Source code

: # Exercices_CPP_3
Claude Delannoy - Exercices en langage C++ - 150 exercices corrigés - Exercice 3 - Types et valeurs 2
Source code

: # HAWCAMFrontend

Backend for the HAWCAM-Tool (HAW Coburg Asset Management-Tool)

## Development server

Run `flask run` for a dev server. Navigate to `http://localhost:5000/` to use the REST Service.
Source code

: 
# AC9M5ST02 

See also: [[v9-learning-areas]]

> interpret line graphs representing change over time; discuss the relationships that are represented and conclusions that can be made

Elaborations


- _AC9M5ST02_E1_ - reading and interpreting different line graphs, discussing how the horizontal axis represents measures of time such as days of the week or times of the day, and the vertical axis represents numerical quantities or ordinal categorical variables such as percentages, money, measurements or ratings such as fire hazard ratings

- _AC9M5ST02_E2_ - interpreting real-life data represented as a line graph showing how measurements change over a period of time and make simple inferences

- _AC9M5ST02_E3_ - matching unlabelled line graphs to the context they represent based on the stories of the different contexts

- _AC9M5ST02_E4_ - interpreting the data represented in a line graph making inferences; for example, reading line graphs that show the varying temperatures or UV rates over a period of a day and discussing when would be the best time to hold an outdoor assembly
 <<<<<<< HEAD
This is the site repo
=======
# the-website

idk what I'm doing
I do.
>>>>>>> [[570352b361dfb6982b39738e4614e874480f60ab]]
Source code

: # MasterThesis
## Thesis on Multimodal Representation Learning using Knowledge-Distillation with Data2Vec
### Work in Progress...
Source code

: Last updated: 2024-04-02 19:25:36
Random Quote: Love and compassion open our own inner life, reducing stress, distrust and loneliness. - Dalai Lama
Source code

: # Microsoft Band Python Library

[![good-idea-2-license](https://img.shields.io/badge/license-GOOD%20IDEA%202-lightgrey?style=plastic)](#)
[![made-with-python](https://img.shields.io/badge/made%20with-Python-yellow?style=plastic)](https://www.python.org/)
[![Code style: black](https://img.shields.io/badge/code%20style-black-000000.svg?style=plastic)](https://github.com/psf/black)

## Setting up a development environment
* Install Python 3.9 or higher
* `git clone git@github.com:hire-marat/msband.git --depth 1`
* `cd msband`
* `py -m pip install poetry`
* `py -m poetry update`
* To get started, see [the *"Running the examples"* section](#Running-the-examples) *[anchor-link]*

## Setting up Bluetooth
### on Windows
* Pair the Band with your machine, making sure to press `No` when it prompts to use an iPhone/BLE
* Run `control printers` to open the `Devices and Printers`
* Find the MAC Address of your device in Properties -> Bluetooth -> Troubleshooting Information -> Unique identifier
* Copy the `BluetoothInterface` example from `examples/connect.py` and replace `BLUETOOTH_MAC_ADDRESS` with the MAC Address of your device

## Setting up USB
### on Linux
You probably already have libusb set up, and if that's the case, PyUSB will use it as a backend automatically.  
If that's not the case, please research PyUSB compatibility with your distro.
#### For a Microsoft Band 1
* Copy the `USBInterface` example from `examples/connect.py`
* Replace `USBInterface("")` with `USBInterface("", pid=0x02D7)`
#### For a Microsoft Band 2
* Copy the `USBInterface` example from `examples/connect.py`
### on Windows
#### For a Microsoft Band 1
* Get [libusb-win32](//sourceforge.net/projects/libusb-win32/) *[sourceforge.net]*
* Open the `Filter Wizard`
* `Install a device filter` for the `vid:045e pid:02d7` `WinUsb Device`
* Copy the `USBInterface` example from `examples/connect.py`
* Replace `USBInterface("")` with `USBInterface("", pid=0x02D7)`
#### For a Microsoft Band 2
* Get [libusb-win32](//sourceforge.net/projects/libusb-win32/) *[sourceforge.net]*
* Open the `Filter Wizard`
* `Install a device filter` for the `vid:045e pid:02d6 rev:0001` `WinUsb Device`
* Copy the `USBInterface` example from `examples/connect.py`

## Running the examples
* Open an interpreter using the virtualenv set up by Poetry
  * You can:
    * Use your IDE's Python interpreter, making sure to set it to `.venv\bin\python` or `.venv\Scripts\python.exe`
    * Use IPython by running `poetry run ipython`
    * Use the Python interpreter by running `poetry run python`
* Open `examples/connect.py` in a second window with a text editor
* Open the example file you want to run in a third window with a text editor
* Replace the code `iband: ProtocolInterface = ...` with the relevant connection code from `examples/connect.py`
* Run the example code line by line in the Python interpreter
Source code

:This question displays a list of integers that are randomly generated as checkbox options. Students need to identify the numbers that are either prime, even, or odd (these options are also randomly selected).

• PROBLEM STATEMENT: Scan the listing and copy every line where the string "also" shows up.

• REPLY TO THE EXERCISE:
See also: [[v9-learning-areas]]
:This question displays a list of integers that are randomly generated as checkbox options. Students need to identify the numbers that are either prime, even, or odd (these options are also randomly selected).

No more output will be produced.